• Görev tanımı: Perinçek davasını anlatan yazıdaki "Sekiz     : AİHM’in" ifadesinden "Başsavcısı’na dilekçe verdi." ifadesine kadar olan kısmı hiçbir değişiklik yapmadan çıktı olarak verin.

Etiket arşivi: İsviçre hükümeti

Mustafa MUTLU : YİRMİ MADDEDE BUGÜNKÜ TARİHİ DAVA


YİRMİ MADDEDE BUGÜNKÜ TARİHİ DAVA !

Mustafa MUTLU
AYDINLIK, 28.1.15
Türkiye için tarihi önemdeki “kader duruşması” bugün…
Olup bitenleri, konuyu hiç bilmeyenler için özetleyelim:
Bir     : İsviçre Hükümeti, “Ermeni soykırımı olmamıştır” demeyi suç sayan yasayı kabul etti ve bunu söyleyen dönemin Türk Tarih Kurumu Başkanı’nı mahkûm etti.

İki      : Bunun üzerine Talat Paşa Komitesi üyeleri İsviçre’ye giderek “insan hak ve özgürlükleri”ne aykırı, salakça hazırlanmış bu “ırkçı” yasayı protesto etti.

Üç     : İşçi Partisi Genel Başkanı Doğu Perinçek, “Ermeni soykırımı yoktur” diyerek,
yasayı bile bile ihlal etti.

Dört    : Perinçek hakkında dava açıldı ve İsviçre adaleti, cezalandırılmasına karar verdi.

Beş     : Perinçek’in avukatları bu kararı Avrupa İnsan Hakları Mahkemesi’ne taşıdı.

Altı     : AİHM’in ilgili dairesi Perinçek’in ifade özgürlüğünün kısıtlandığına,
Ermeni soykırımının varlığını iddia etmenin siyasetçilerin işi olmadığına karar verdi. Mahkumiyet kararını, Perinçek lehine bozdu.

Yedi      : İsviçre Hükümeti temyize gitti.

Sekiz     : AİHM’in Büyük Dairesi aylar önce duruşma tarihini açıkladı: 28 Ocak 2015… Yani bugün. Davanın bir numaralı aktörü Doğu Perinçek, bugün yapılacak duruşmaya davet edildi.

Dokuz     : Ancak Perinçek hakkında, Ergenekon Davası nedeniyle anlamsız bir yurt dışına çıkma yasağı bulunuyordu. Avukatları, bu yasağın kaldırılması için dört ay önce
Yargıtay Cumhuriyet Başsavcısı’na dilekçe verdi.

On     : Nedense bu izin, davaya 15 gün kalıncaya kadar çıkmadı.
Bunun üzerine ben bu sütunlarda bir yazı yazdım ve bu davanın Perinçek’in değil, Türkiye’nin davası olduğunu, onun mutlaka Strazburg’a gitmesi gerektiğini,
eğer kaçmasından korkuluyorsa seve seve rehin olabileceğimi yazdım.

On bir      : Bu sözlerim, kısa sürede on binlerin katıldığı büyük bir kampanyaya dönüştü.

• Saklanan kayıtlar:
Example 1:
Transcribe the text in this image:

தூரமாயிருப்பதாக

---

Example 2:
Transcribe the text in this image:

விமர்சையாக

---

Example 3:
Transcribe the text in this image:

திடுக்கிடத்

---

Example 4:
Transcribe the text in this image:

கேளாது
--
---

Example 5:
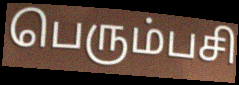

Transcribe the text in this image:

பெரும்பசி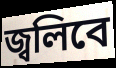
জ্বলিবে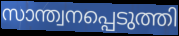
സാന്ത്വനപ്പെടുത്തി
--
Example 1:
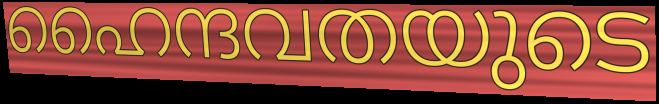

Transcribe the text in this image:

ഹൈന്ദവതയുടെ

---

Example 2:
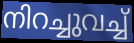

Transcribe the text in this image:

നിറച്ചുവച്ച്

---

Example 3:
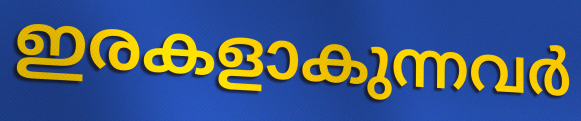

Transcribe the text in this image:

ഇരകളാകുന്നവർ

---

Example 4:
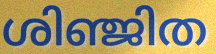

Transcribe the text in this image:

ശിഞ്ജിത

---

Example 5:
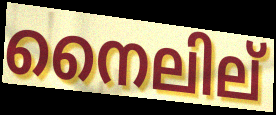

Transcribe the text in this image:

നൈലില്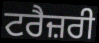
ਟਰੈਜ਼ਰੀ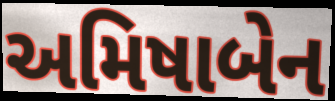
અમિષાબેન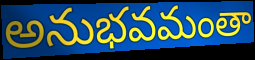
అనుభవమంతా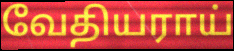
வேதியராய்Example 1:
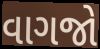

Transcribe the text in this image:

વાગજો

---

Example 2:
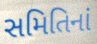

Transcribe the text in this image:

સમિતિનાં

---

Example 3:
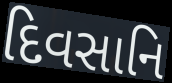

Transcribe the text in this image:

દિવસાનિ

• Görev sonucu:
Sekiz     : AİHM’in Büyük Dairesi aylar önce duruşma tarihini açıkladı: 28 Ocak 2015… Yani bugün. Davanın bir numaralı aktörü Doğu Perinçek, bugün yapılacak duruşmaya davet edildi.

Dokuz     : Ancak Perinçek hakkında, Ergenekon Davası nedeniyle anlamsız bir yurt dışına çıkma yasağı bulunuyordu. Avukatları, bu yasağın kaldırılması için dört ay önce
Yargıtay Cumhuriyet Başsavcısı’na dilekçe verdi.